YOUR OBJECTIVE: Exactly as written, transcribe the data that follows.

STUDY MATERIAL:
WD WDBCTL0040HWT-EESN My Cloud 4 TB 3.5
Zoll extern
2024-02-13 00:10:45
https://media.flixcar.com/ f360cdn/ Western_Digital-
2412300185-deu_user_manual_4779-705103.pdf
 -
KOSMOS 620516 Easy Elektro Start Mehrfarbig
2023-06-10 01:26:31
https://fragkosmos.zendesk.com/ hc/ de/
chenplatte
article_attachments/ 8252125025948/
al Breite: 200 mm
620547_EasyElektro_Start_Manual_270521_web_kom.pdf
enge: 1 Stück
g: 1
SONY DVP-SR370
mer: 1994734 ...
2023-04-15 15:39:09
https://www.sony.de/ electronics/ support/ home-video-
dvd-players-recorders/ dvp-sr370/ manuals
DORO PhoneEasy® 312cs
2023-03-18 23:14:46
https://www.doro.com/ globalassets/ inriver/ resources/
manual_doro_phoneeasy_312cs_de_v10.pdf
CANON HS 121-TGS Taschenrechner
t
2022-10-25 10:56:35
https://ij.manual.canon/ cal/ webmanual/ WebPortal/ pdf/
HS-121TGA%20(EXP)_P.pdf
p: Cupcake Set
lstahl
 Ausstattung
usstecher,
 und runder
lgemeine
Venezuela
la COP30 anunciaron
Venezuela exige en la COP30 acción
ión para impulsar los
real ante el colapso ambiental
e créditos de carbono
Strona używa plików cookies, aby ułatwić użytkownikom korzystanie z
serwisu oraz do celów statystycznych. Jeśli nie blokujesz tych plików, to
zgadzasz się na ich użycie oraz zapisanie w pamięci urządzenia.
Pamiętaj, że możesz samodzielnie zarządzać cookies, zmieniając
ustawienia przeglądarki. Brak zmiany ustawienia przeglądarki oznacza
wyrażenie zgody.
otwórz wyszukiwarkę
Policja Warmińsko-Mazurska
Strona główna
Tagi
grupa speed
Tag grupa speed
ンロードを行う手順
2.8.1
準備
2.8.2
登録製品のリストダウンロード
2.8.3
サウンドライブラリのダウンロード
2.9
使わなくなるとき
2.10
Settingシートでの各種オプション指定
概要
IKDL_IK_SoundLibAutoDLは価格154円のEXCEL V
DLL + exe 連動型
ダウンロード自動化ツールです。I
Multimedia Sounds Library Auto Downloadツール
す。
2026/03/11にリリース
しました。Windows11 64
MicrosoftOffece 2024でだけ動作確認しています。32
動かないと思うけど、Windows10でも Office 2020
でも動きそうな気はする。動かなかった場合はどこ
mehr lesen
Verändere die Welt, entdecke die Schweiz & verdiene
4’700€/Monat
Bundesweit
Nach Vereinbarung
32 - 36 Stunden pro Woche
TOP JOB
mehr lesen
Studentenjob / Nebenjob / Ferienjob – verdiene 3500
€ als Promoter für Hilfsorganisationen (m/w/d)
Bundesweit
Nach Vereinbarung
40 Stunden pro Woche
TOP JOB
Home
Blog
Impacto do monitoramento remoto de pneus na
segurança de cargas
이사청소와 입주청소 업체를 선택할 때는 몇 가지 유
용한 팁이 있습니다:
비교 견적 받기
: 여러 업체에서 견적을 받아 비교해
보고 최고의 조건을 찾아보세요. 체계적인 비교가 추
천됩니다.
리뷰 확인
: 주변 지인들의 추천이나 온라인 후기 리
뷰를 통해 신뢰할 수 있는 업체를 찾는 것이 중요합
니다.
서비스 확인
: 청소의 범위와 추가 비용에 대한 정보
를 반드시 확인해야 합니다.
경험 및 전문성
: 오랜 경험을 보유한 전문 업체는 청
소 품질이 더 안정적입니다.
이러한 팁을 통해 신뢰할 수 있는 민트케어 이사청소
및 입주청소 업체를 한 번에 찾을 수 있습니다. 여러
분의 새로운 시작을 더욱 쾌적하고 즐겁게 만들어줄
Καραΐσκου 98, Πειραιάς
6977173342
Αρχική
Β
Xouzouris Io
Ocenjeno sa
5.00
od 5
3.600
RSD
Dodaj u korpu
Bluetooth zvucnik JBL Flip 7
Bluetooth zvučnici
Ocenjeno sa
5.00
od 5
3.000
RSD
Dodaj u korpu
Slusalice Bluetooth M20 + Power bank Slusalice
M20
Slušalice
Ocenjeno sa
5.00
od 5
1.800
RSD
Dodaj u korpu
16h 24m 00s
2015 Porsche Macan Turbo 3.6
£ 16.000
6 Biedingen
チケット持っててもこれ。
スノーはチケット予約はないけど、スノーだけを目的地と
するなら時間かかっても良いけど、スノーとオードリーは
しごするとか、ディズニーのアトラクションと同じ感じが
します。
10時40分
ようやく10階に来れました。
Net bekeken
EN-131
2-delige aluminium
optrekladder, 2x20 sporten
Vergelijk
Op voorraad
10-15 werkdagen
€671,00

ANSWER SECTION:
WD WDBCTL0040HWT-EESN My Cloud 4 TB 3.5
Zoll extern
2024-02-13 00:10:45
https://media.flixcar.com/ f360cdn/ Western_Digital-
2412300185-deu_user_manual_4779-705103.pdf
 -
KOSMOS 620516 Easy Elektro Start Mehrfarbig
2023-06-10 01:26:31
https://fragkosmos.zendesk.com/ hc/ de/
chenplatte
article_attachments/ 8252125025948/
al Breite: 200 mm
620547_EasyElektro_Start_Manual_270521_web_kom.pdf
enge: 1 Stück
g: 1
SONY DVP-SR370
mer: 1994734 ...
2023-04-15 15:39:09
https://www.sony.de/ electronics/ support/ home-video-
dvd-players-recorders/ dvp-sr370/ manuals
DORO PhoneEasy® 312cs
2023-03-18 23:14:46
https://www.doro.com/ globalassets/ inriver/ resources/
manual_doro_phoneeasy_312cs_de_v10.pdf
CANON HS 121-TGS Taschenrechner
t
2022-10-25 10:56:35
https://ij.manual.canon/ cal/ webmanual/ WebPortal/ pdf/
HS-121TGA%20(EXP)_P.pdf
p: Cupcake Set
lstahl
 Ausstattung
usstecher,
 und runder
lgemeine
Venezuela
la COP30 anunciaron
Venezuela exige en la COP30 acción
ión para impulsar los
real ante el colapso ambiental
e créditos de carbono
Strona używa plików cookies, aby ułatwić użytkownikom korzystanie z
serwisu oraz do celów statystycznych. Jeśli nie blokujesz tych plików, to
zgadzasz się na ich użycie oraz zapisanie w pamięci urządzenia.
Pamiętaj, że możesz samodzielnie zarządzać cookies, zmieniając
ustawienia przeglądarki. Brak zmiany ustawienia przeglądarki oznacza
wyrażenie zgody.
otwórz wyszukiwarkę
Policja Warmińsko-Mazurska
Strona główna
Tagi
grupa speed
Tag grupa speed
ンロードを行う手順
2.8.1
準備
2.8.2
登録製品のリストダウンロード
2.8.3
サウンドライブラリのダウンロード
2.9
使わなくなるとき
2.10
Settingシートでの各種オプション指定
概要
IKDL_IK_SoundLibAutoDLは価格154円のEXCEL V
DLL + exe 連動型
ダウンロード自動化ツールです。I
Multimedia Sounds Library Auto Downloadツール
す。
2026/03/11にリリース
しました。Windows11 64
MicrosoftOffece 2024でだけ動作確認しています。32
動かないと思うけど、Windows10でも Office 2020
でも動きそうな気はする。動かなかった場合はどこ
mehr lesen
Verändere die Welt, entdecke die Schweiz & verdiene
4’700€/Monat
Bundesweit
Nach Vereinbarung
32 - 36 Stunden pro Woche
TOP JOB
mehr lesen
Studentenjob / Nebenjob / Ferienjob – verdiene 3500
€ als Promoter für Hilfsorganisationen (m/w/d)
Bundesweit
Nach Vereinbarung
40 Stunden pro Woche
TOP JOB
Home
Blog
Impacto do monitoramento remoto de pneus na
segurança de cargas
이사청소와 입주청소 업체를 선택할 때는 몇 가지 유
용한 팁이 있습니다:
비교 견적 받기
: 여러 업체에서 견적을 받아 비교해
보고 최고의 조건을 찾아보세요. 체계적인 비교가 추
천됩니다.
리뷰 확인
: 주변 지인들의 추천이나 온라인 후기 리
뷰를 통해 신뢰할 수 있는 업체를 찾는 것이 중요합
니다.
서비스 확인
: 청소의 범위와 추가 비용에 대한 정보
를 반드시 확인해야 합니다.
경험 및 전문성
: 오랜 경험을 보유한 전문 업체는 청
소 품질이 더 안정적입니다.
이러한 팁을 통해 신뢰할 수 있는 민트케어 이사청소
및 입주청소 업체를 한 번에 찾을 수 있습니다. 여러
분의 새로운 시작을 더욱 쾌적하고 즐겁게 만들어줄
Καραΐσκου 98, Πειραιάς
6977173342
Αρχική
Β
Xouzouris Io
Ocenjeno sa
5.00
od 5
3.600
RSD
Dodaj u korpu
Bluetooth zvucnik JBL Flip 7
Bluetooth zvučnici
Ocenjeno sa
5.00
od 5
3.000
RSD
Dodaj u korpu
Slusalice Bluetooth M20 + Power bank Slusalice
M20
Slušalice
Ocenjeno sa
5.00
od 5
1.800
RSD
Dodaj u korpu
16h 24m 00s
2015 Porsche Macan Turbo 3.6
£ 16.000
6 Biedingen
チケット持っててもこれ。
スノーはチケット予約はないけど、スノーだけを目的地と
するなら時間かかっても良いけど、スノーとオードリーは
しごするとか、ディズニーのアトラクションと同じ感じが
します。
10時40分
ようやく10階に来れました。
Net bekeken
EN-131
2-delige aluminium
optrekladder, 2x20 sporten
Vergelijk
Op voorraad
10-15 werkdagen
€671,00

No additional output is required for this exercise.